| Given task |
Reproduce the data from its first line through the line containing "color balance rgb: linear", both ends included, substituting "processed" for "developed" and leaving everything else unchanged.

* START Data section *

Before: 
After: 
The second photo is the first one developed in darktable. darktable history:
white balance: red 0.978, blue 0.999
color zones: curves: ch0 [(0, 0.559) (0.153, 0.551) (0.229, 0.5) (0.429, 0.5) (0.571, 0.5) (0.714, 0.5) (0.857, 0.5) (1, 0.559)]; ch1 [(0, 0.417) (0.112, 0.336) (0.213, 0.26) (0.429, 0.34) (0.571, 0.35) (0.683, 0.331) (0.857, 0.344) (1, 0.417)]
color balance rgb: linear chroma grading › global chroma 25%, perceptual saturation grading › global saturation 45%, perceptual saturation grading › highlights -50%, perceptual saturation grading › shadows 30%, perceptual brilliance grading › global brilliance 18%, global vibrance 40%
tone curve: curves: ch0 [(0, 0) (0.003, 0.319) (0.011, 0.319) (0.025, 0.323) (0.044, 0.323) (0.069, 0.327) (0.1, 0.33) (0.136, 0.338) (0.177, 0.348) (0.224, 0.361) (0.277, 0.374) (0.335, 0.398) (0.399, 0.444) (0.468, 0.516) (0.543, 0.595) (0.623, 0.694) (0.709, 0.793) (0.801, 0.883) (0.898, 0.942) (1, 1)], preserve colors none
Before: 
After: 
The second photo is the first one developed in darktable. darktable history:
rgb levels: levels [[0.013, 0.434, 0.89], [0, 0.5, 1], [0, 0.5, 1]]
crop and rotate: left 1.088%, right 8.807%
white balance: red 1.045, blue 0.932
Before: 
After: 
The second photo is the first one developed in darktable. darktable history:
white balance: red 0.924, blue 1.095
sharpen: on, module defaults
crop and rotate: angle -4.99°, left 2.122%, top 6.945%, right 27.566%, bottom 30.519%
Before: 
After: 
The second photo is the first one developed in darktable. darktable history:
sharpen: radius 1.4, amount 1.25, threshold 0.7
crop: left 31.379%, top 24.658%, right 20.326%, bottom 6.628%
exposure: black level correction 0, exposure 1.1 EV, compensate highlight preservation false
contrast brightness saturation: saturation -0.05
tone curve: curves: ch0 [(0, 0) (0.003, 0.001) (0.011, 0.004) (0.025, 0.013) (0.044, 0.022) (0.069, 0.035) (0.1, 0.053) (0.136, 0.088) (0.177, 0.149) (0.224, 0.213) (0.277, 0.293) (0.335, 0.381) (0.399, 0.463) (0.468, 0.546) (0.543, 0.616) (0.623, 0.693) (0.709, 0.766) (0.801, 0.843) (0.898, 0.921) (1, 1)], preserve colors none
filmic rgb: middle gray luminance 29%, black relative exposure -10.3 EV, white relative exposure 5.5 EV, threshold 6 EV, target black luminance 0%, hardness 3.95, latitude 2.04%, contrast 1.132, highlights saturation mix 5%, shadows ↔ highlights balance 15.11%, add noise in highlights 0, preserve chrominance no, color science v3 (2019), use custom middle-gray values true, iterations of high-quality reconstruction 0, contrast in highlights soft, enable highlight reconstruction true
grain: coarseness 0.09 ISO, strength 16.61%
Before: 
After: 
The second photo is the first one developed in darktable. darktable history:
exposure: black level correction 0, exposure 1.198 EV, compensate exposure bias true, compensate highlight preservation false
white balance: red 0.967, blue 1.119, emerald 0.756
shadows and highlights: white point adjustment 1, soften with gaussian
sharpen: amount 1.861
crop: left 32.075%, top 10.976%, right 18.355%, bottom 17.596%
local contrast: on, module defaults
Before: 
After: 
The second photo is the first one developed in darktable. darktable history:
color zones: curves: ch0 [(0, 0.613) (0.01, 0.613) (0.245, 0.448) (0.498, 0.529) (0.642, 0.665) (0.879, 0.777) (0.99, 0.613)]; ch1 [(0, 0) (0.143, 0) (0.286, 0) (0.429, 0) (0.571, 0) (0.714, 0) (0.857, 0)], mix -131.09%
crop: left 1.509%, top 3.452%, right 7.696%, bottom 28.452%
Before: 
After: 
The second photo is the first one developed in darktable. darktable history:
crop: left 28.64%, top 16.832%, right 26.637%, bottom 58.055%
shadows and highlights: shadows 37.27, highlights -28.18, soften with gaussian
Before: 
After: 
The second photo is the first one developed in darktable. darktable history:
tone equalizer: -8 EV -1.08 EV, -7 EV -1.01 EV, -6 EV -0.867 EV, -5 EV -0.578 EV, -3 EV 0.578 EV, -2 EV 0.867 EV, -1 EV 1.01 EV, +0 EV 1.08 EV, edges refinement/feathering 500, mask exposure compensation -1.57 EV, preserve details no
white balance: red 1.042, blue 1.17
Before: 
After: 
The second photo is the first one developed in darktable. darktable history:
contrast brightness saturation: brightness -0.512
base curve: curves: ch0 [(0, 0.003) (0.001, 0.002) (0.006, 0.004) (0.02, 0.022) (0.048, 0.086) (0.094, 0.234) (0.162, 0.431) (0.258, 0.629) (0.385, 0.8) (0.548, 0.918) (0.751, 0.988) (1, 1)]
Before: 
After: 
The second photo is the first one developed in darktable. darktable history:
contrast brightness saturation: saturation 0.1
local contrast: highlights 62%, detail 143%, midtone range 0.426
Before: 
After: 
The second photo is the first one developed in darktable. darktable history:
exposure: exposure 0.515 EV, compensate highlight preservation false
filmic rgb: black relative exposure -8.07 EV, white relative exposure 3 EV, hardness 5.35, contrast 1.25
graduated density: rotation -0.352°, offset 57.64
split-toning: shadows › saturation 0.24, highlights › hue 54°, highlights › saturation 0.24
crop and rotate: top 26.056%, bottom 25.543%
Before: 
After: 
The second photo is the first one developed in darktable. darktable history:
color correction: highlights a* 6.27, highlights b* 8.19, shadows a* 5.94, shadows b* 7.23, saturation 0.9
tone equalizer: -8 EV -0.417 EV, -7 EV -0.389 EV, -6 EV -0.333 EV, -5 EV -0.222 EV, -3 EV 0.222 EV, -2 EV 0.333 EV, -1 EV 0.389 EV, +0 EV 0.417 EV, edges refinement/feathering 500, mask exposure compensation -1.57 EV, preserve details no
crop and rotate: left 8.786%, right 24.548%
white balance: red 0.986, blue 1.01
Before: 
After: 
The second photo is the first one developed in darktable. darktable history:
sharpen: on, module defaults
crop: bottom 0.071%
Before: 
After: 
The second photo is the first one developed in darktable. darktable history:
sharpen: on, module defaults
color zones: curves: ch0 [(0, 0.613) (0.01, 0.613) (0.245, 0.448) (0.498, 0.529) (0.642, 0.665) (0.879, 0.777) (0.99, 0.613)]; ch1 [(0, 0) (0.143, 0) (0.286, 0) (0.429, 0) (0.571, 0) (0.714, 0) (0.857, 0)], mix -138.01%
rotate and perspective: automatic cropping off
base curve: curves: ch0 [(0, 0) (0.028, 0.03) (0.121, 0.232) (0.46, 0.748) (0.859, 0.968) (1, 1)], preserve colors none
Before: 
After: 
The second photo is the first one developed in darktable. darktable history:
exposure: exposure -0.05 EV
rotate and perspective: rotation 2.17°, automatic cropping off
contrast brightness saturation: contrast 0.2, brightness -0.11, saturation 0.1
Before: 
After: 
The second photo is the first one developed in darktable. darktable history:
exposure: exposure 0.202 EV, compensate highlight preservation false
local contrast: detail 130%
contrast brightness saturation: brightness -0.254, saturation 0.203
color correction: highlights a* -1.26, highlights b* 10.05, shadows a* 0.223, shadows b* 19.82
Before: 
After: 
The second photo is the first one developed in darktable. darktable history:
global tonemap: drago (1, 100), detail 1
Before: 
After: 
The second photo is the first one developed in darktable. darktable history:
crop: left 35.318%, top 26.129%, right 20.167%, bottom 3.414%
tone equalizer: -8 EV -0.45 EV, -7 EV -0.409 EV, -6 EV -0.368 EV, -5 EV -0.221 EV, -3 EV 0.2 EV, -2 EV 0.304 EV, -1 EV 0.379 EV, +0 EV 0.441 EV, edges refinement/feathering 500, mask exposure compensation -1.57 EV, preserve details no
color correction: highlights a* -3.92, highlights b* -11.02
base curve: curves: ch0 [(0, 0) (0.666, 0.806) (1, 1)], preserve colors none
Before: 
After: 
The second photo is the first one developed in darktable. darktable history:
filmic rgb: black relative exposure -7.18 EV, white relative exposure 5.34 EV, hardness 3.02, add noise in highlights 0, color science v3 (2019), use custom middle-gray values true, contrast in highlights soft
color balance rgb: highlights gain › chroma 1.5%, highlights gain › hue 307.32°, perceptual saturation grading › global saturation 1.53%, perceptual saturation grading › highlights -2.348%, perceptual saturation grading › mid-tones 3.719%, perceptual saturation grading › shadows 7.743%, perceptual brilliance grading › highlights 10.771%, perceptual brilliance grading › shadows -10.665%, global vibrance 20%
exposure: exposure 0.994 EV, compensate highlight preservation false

* END Data section *

| Worked solution |
Before: 
After: 
The second photo is the first one processed in darktable. darktable history:
white balance: red 0.978, blue 0.999
color zones: curves: ch0 [(0, 0.559) (0.153, 0.551) (0.229, 0.5) (0.429, 0.5) (0.571, 0.5) (0.714, 0.5) (0.857, 0.5) (1, 0.559)]; ch1 [(0, 0.417) (0.112, 0.336) (0.213, 0.26) (0.429, 0.34) (0.571, 0.35) (0.683, 0.331) (0.857, 0.344) (1, 0.417)]
color balance rgb: linear chroma grading › global chroma 25%, perceptual saturation grading › global saturation 45%, perceptual saturation grading › highlights -50%, perceptual saturation grading › shadows 30%, perceptual brilliance grading › global brilliance 18%, global vibrance 40%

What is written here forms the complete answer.